Pancasila dimulai dari sila yang anggapannya abstrak dan berakhir dengan keinginan yang konkret.
Masalahnya, apabila kita gagal mewujudkan yang konkret, banyak kepentingan yang akan menguatkan anggapan abstrak tersebut menjadi mekanisme pelemahan posisi Pancasila atau kita sebut di sini sebagai “salah didik”.
Terjadinya “salah didik” hari ini, bisa ditunjukkan melalui berbagai fenomena. Sebagai contoh, bagaimana bentuk arah komitmen dan konsistensi negara mengelola Pendidikan Pancasila bagi warga negara. Baik melalui pendidikan formal, nonformal, hingga informal sekalipun.
Dimulai sejak 1965 hingga 2022, Pendidikan Pancasila, ibarat air di daun talas, terombang-ambing tak menentu, seperti kehilangan arah dan tujuannya.
Celakanya, didukung oleh UU No 20 Tahun 2003 tentang Sistem Pendidikan Nasional, yang berlaku saat ini, Pendidikan Pancasila tidak tercantum sebagai muatan maupun mata pelajaran wajib pada kurikulum pendidikan dasar dan menengah.

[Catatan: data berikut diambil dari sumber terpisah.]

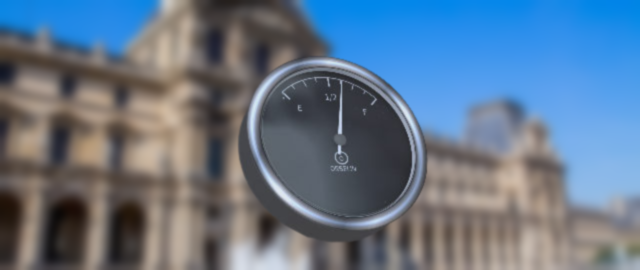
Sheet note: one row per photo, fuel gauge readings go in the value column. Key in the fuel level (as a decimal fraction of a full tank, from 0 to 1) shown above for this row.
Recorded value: 0.625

Meski dengan kebijakan lain kembali diajarkan.
Saat ini upaya inovasi pembelajaran dalam penguatan karakter Pancasila telah banyak dikembangkan, namun perlu juga dihindari gemar melakukan inovasi baru, tapi tak bertenaga dalam implementasi dan praktik karakter Pancasila.
Kiranya perlu untuk menggerakkan berbagai elemen tripusat pendidikan guna menciptakan lingkungan yang mendukung upaya penguatan nilai-nilai Pancasila.
Kebutuhan kolaborasi dan sinergi di antara berbagai elemen pendidikan, baik di sekolah, keluarga, maupun masyarakat, perlu diperkuat.
Selain persoalan kebijakan, pembelajaran Pancasila di pendidikan formal kadang terkendala faktor metodologis, ideologis, bahkan administratif.
Pada satu sisi disampaikan terlampau akademis, diajarkan hanya sebagai fakta pengetahuan, dan pada sisi lain terlewat ideologis dengan menekankan doktrin atas nilai-nilai.
Belum lagi di bawah pengaruh belenggu administratif yang semakin mengaburkan keseluruhan metodologinya.
Jika bertahan seperti ini, pembelajaran Pancasila berpotensi mengalami disorientasi karena ada reduksi dan kesenjangan substansinya. Kehilangan generasi akibat “salah didik” ini harus segera dihentikan.
Kenyataan ini turut didukung oleh beberapa fakta yang terjadi. Sebagai contoh, munculnya survei yang juga dirilis tahun 2023, oleh Setara Institute dan Forum on Indonesian Development (INFID).
Hasil survei, sebanyak 83,3 persen siswa Sekolah Menengah Atas (SMA) menganggap Pancasila bukan ideologi permanen dan bisa diganti.